| Exercise text |
----
If you will need Medicaid to pay for long-term care for you or your spouse in the next five years, you need to be careful with gift giving because giving away money or property can interfere with your eligibility.
Under federal Medicaid law, if you transfer certain assets within five years before applying for Medicaid, you will be ineligible for a period of time (called a transfer penalty), depending on how much money you transferred. Even small transfers can affect eligibility. While federal law allows individuals to gift up to $16,000 a year (in 2022) without having to pay a gift tax, Medicaid law still treats that gift as a transfer. In fact, for every $6600 you give away you will incur a one month period of ineligibility for Medicaid. A month of penalty means Medicaid will not pay for your care, no matter how destitute you are.
Medicaid reviews all bank records for five years prior to application. Any transfer that you make, however innocent, will come under scrutiny. For example, Medicaid does not have an exception for gifts to charities. If you give money to a charity, it could affect your Medicaid eligibility down the road. Similarly, gifts for Christmas, weddings, birthdays, and graduations can all cause a transfer penalty, however reasonable gifts are usually allowed. If you buy something for a friend or relative, this could also result in a transfer penalty. Also selling property for less than the tax assessor’s appraised value is considered an uncompensated transfer of the amount for which you sold the property for less than the tax value. You will need documentation showing that you received fair market value in return for a transferred asset to avoid incurring a penalty. Repaying a debt not supported by a promissory note will also be considered a transfer subject to a penalty.
While most transfers are penalized, certain transfers are exempt from this penalty. Even after entering a nursing home, you may transfer any asset to the following individuals without having to wait out a period of Medicaid ineligibility:
- your spouse
- a trust for the sole benefit of your child who is blind or permanently disabled
- a special needs trust for the benefit of the Medicaid applicant
In addition, special exceptions apply to the transfer of a home. The Medicaid applicant’s home may be transferred to the following individuals without incurring a transfer penalty:
- A spouse
- A child who is under age 21
- A child who is blind or disabled (the house does not have to be in a trust)
- A sibling who has lived in the home during the year preceding the applicant’s institutionalization and who already holds an equity interest in the home
- A “caretaker child,” who is defined as a child of the applicant who lived in the house for at least two years prior to the applicant’s institutionalization and who during that period provided care that allowed the applicant to avoid a nursing home stay.
----
(Collection entries)

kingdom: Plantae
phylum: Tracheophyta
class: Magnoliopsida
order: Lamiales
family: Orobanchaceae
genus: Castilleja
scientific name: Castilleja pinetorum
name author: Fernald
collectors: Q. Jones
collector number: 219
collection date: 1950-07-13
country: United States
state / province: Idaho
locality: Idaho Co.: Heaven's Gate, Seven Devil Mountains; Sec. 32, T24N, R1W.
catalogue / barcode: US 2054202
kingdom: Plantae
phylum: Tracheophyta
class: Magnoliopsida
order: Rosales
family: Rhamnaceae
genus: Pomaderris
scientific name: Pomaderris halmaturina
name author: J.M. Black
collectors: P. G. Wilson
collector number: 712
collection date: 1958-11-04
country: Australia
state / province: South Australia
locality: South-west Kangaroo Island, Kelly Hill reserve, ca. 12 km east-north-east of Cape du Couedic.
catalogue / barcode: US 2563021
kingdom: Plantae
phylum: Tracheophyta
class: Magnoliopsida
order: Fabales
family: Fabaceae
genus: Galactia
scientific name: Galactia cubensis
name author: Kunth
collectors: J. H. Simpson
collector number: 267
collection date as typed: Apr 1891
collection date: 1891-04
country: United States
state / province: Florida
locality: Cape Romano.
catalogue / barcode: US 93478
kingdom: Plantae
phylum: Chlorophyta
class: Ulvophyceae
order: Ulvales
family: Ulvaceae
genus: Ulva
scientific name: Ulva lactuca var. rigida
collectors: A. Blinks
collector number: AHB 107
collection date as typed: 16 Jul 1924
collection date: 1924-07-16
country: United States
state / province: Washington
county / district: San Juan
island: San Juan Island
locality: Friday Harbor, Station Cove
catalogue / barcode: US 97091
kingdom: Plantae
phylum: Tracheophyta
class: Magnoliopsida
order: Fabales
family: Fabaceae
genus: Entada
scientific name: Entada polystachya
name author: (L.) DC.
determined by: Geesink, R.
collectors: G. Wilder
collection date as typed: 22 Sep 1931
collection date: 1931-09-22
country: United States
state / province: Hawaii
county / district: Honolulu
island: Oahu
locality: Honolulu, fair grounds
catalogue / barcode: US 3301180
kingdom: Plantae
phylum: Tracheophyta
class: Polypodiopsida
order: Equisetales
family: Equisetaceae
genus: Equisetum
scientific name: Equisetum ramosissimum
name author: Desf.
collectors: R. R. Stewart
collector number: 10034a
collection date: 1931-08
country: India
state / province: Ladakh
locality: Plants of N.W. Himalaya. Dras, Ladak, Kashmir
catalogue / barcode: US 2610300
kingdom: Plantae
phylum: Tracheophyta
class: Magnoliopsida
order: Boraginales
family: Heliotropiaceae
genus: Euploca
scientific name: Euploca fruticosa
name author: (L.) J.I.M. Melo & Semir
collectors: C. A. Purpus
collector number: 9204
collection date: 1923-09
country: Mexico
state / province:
----
| Problems to solve |
A. Update the part of the Medicaid transfer text that opens with the words containing "Under federal Medicaid" and closes with "destitute you are.", replacing "destitute" with "poor".
B. Answer these questions from the Medicaid transfer text:
(i) How much could an individual gift per year in 2022 without paying a gift tax?
(ii) How many years of bank records does Medicaid review before an application?
(iii) For at least how long must a "caretaker child" have lived in the house before the applicant's institutionalization?
The listing is separate material, unrelated to the Medicaid transfer text.

| Exercise results |
A.
Under federal Medicaid law, if you transfer certain assets within five years before applying for Medicaid, you will be ineligible for a period of time (called a transfer penalty), depending on how much money you transferred. Even small transfers can affect eligibility. While federal law allows individuals to gift up to $16,000 a year (in 2022) without having to pay a gift tax, Medicaid law still treats that gift as a transfer. In fact, for every $6600 you give away you will incur a one month period of ineligibility for Medicaid. A month of penalty means Medicaid will not pay for your care, no matter how poor you are.

B.
(i) Up to $16,000 a year.
(ii) Five years.
(iii) At least two years.